A c6id.8xlarge instance provides 64 GiB memory and 12.5 Gbps guaranteed network bandwidth. This configuration can transfer the entire memory contents to S3 in approximately 70 seconds, well within the 2-minute reclamation window.

Instances with memory:bandwitdth ratios over 5:1 may not complete transfers before termination, potentially resulting in task failures.

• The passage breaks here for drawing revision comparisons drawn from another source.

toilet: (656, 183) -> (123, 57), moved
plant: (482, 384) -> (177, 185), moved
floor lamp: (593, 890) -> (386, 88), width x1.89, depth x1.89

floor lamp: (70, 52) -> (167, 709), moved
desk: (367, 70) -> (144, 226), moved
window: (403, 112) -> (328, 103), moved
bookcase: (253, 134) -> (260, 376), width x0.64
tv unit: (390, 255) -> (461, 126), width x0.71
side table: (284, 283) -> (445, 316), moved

Instance typeMemory (GiB)Network bandwidth (Gbps)Memory:bandwidth ratioEst. Snapshot time
c6id.4xlarge3212.52.56:1~45 seconds
c6id.8xlarge6412.55.12:1~70 seconds
r6id.2xlarge6412.55.12:1~70 seconds
m6id.4xlarge6412.55.12:1~70 seconds
c6id.12xlarge9618.755.12:1~70 seconds
r6id.4xlarge12812.510.24:1~105 seconds
m6id.8xlarge128255.12:1~70 seconds

(Seqera Enterprise only) Select an Amazon Linux 2023 ECS-optimized AMI

To obtain sufficient performance, Fusion Snapshots require instances with Amazon Linux 2023 (which ships with Linux Kernel 6.1), with an ECS Container-optimized AMI.

note

Selecting a custom Amazon Linux 2023 ECS-optimized AMI is only required for compute environments in Seqera Enterprise deployments. Seqera Cloud AWS Batch compute environments use Amazon Linux 2023 AMIs by default.

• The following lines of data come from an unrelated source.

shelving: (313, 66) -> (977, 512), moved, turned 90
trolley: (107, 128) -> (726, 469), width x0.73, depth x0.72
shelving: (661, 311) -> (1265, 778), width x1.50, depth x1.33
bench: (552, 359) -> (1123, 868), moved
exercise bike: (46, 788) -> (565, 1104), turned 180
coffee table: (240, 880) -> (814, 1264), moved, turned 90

To find the recommended AL2023 ECS-optimized AMI for your region, run the following (replace eu-central-1 with your AWS region):

export REGION=eu-central-1
aws ssm get-parameter --name "/aws/service/ecs/optimized-ami/amazon-linux-2023/recommended" --region $REGION

The result for the eu-central-1 region is similar to the following:

{
"Parameter": {
"Name": "/aws/service/ecs/optimized-ami/amazon-linux-2023/recommended",
"Type": "String",
"Value": "{\"ecs_agent_version\":\"1.88.0\",\"ecs_runtime_version\":\"Docker version 25.0.6\",\"image_id\":\"ami-0281c9a5cd9de63bd\",\"image_name\":\"al2023-ami-ecs-hvm-2023.0.20241115-kernel-6.1-x86_64\",\"image_version\":\"2023.0.20241115\",\"os\":\"Amazon Linux 2023\",\"schema_version\":1,\"source_image_name\":\"al2023-ami-minimal-2023.6.20241111.0-kernel-6.1-x86_64\"}",
"Version": 61,
"LastModifiedDate": "2024-11-18T17:08:46.926000+01:00",
"ARN": "arn:aws:ssm:eu-central-1::parameter/aws/service/ecs/optimized-ami/amazon-linux-2023/recommended",
"DataType": "text"
}

Note the image_id in your result (in this example, ami-0281c9a5cd9de63bd). Specify this ID in the AMI ID field under Advanced options when you create your Seqera compute environment.